Sydell Weiner, PhD

Michael B

It was August of 2020, the sixth month of the pandemic. I was kept away from my grandchildren and social distanced from my kids. Every activity that gave my life meaning had been taken away.

I was lonely. It was 4 years since my husband died, and I no longer had the distractions to keep me from wallowing in my grief. So, one morning, feeling particularly brave, I went on

After several clicks and a few conversations, I got a message from a man named Michael. We set up a date at an outdoor restaurant. It was only a mile away, but to me it felt like a journey to the other side of heartbreak.

I parked my car, flipped down the visor mirror, and made peace with the older version of myself. Deep breath and then I grabbed my phone.

“I just parked,” I texted.
“I’m here,” he wrote back.
Oh good, I wasn’t the 1st to arrive.
“I’m wearing black, with a black and white scarf,” I wrote.
“I’m naked,” he shot back.
“It Figures,” I retorted, enjoying the banter.

So, with studied confidence, I walked towards the restaurant. And then I saw him. A handsome man with a full head of thick silver hair. He waved, so I joined him at the outdoor table and removed my mask. “Hi, I’m Sydell.” He smiled. “I’m Michael. You look just like your picture, very pretty.” I started to relax.

We talked about our careers.
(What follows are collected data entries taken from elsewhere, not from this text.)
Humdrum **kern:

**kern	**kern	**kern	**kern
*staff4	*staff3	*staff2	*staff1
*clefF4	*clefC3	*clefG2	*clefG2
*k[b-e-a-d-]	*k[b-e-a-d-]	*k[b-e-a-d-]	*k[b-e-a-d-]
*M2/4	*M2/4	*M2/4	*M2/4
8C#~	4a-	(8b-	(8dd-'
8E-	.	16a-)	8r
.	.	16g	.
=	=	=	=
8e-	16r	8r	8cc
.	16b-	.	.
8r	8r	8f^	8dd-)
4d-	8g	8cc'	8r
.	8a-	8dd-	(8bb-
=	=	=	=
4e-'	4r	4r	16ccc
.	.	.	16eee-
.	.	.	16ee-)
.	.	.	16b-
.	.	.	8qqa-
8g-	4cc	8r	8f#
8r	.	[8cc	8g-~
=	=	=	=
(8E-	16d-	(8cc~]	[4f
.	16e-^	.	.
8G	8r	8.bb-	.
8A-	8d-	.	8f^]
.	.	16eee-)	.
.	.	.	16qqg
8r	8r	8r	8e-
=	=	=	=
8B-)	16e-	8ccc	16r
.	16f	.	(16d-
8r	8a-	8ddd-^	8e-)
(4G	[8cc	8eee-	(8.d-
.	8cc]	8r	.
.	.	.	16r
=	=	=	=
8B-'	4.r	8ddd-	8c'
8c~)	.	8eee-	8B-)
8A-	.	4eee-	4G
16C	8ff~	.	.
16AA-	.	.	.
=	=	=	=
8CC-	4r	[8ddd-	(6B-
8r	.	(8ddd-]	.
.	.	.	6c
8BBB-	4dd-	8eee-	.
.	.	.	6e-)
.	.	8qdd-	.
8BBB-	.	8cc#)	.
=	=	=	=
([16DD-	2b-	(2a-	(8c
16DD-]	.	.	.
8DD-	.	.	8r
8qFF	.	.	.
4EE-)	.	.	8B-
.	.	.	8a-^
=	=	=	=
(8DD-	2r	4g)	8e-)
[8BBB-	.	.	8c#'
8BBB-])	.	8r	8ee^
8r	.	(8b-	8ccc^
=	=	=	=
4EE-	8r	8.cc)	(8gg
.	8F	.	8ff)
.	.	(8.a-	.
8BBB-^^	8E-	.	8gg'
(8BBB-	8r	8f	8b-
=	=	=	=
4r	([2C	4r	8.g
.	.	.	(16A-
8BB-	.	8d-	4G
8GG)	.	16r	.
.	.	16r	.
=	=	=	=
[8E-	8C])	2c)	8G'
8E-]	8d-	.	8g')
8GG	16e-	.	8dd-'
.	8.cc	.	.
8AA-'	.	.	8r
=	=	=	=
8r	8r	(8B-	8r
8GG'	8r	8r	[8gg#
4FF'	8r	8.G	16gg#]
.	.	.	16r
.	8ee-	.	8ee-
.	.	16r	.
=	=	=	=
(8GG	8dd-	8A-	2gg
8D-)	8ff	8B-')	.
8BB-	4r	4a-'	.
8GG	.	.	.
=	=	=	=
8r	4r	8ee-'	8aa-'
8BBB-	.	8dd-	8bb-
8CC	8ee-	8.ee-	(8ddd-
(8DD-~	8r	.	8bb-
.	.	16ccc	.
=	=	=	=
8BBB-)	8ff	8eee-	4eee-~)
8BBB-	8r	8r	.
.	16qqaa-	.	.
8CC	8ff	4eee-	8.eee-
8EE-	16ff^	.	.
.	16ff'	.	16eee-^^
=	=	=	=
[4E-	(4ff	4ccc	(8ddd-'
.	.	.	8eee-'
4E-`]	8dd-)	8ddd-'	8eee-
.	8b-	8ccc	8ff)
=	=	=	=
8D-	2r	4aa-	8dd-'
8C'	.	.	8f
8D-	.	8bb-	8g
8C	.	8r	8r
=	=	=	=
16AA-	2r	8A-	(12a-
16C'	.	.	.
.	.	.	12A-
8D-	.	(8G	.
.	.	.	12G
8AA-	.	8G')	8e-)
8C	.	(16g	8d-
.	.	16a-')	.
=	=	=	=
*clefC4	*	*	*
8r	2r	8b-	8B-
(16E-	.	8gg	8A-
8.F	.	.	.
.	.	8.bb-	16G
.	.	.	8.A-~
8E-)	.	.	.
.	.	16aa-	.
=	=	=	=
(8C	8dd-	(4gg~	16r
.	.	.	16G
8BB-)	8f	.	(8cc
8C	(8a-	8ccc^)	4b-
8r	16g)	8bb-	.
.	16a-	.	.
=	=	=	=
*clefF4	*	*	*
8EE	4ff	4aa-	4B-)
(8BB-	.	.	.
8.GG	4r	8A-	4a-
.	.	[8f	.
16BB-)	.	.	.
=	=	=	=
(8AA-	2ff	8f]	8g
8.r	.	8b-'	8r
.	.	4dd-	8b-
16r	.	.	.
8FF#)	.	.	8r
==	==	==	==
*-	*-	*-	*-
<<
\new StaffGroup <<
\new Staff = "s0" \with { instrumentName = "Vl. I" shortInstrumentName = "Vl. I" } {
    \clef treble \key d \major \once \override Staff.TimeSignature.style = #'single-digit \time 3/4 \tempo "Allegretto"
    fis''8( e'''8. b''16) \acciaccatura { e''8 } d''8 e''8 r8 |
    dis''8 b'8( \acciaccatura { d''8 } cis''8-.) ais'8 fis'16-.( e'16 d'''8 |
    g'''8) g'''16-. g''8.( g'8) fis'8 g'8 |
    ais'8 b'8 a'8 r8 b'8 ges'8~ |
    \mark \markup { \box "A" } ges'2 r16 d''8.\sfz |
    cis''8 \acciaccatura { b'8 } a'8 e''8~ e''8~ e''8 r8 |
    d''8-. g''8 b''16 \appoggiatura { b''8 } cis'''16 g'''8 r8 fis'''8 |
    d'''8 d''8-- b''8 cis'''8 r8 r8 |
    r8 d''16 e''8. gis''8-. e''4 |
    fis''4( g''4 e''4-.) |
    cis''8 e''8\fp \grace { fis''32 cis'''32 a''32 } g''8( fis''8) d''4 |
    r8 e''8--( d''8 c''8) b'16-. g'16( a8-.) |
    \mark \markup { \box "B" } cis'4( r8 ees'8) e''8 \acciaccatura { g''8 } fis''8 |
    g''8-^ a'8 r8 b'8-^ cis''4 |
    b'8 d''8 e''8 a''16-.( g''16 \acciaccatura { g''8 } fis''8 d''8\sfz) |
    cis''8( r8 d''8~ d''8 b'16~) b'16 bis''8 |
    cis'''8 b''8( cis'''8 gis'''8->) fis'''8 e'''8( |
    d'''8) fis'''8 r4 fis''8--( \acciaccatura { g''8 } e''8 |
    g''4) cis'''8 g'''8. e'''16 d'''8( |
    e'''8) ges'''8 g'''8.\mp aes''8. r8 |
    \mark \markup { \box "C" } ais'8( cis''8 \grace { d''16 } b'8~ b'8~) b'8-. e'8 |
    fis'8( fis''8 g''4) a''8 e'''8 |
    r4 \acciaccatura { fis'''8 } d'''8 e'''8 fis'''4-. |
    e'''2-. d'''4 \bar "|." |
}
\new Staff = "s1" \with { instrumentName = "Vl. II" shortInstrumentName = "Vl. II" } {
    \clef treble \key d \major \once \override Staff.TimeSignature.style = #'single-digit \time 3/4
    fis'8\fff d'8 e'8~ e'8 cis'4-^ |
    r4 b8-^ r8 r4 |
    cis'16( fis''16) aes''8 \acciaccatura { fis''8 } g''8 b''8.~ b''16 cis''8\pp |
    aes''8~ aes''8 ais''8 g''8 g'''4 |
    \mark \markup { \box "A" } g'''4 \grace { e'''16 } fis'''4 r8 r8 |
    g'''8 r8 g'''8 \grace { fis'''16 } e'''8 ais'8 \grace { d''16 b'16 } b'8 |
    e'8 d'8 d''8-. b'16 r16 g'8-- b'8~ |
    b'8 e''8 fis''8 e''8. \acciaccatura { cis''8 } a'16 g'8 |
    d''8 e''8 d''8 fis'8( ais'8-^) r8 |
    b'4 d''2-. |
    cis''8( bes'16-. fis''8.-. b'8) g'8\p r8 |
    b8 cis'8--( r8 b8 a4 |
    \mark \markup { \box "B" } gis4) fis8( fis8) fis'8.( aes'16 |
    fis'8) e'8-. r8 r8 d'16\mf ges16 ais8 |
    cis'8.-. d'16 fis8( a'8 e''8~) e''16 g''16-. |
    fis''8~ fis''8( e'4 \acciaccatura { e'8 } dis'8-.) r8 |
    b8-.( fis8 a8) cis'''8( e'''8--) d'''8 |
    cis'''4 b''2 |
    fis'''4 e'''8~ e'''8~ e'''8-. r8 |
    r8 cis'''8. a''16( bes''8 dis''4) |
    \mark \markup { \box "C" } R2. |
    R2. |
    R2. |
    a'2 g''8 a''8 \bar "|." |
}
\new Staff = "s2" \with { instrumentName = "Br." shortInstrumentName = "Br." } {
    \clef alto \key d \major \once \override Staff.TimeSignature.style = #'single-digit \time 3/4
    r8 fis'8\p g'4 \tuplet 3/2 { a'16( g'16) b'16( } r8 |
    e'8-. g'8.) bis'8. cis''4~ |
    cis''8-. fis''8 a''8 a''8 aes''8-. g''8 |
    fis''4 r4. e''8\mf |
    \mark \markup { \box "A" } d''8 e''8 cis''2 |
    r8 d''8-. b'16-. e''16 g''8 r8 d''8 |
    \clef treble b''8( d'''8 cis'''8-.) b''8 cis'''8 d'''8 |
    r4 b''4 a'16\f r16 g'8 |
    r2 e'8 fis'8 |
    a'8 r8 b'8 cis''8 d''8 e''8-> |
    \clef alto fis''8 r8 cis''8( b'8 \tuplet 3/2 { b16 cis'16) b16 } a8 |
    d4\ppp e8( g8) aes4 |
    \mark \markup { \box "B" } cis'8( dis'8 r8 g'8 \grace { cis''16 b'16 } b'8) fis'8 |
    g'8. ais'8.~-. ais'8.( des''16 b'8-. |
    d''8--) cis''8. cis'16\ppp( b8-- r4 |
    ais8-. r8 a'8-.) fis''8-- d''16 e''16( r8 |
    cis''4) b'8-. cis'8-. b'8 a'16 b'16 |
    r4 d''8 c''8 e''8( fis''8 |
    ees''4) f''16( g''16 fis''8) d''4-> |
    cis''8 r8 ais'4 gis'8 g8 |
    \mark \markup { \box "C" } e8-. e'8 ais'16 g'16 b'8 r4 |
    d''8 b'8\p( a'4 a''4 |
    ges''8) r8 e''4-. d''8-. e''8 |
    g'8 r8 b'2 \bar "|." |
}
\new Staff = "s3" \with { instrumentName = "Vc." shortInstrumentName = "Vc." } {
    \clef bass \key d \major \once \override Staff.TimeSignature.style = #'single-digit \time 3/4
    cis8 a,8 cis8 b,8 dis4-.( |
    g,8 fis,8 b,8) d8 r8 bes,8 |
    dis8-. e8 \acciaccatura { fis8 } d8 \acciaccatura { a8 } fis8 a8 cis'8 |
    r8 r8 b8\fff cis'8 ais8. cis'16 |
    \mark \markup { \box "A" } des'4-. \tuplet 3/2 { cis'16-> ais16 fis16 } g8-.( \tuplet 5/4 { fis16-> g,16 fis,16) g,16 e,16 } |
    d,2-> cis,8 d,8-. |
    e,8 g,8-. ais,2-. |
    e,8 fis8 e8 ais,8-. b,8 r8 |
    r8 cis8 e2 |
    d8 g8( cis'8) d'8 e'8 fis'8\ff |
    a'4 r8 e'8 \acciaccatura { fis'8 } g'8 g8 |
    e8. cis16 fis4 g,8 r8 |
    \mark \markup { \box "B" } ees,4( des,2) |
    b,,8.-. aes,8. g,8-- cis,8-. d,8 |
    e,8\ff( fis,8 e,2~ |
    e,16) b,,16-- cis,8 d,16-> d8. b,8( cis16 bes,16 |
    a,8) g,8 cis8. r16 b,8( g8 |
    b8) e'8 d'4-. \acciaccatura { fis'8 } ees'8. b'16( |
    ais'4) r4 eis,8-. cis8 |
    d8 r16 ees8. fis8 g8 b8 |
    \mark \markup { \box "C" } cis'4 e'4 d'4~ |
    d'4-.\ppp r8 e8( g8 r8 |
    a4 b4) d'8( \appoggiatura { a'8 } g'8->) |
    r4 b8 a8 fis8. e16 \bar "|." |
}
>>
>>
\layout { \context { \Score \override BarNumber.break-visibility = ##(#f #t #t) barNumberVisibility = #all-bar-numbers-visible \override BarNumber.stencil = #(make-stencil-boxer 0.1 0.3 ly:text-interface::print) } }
He was interested when I told him I was a Theatre Professor. “Who’s your favorite playwright?” he asked. “Ibsen,” I replied without hesitation. “I read an Ibsen play in college. A woman named Mrs. Alving, with syphilis. Sound familiar?” “Of course,” I answered. But for the life of me I could not remember the name of the play.

He was in the restaurant business and let me in on the best place for eggplant parmigian. “I love eggplant,” I gushed. “Oh good. I’ll have to take you there.” A bottle of wine later, he returned me to my car. I drove to the ticket booth and got out my wallet to pay. The attendant grinned. “The gentleman behind you already paid.” WOW…Nice touch, Michael!

The next day I searched like mad for the name of that Ibsen play. Ghosts, of course! Oh well, I thought, good excuse for a text.

“I remembered the name of that Ibsen play,” I texted, “it’s been bugging me.” He answered immediately.

“I’m getting under your skin. That’s a good sign for a new relationship! Still want to go for that eggplant parmigiana?”

On our 2nd date he brought eggplant parmigiana to my backyard. He was charming and funny. His eyes lit up when he spoke and when he smiled his face seemed to glow. I fell immediately under his spell.

As the days and weeks passed, we became inseparable. We threw Yiddish expression at each other, sang songs from old Broadway shows, lit candles every night, and danced down the aisle of the neighborhood Ralphs. We had the vacation of a lifetime in Zihuantanejo, with dinner under the stars 3 feet from the edge of the ocean. And we held hands. We held hands at night, and we held hands the day that we got the diagnosis—esophageal cancer.

Caring for Michael became my mission in life—and I embraced it. When he was hurting, I held him close and gave him love. And he returned that love– in spades when he was healthy, but even when he was too sick to speak.

We all want things to last forever, but at my age, you realize that nothing really does. And that’s O.K.
I had almost 2 years with this delicious, exuberant, man. How could I ever be sorry for that?

Rest well, Michael, and thank you for coming into my life.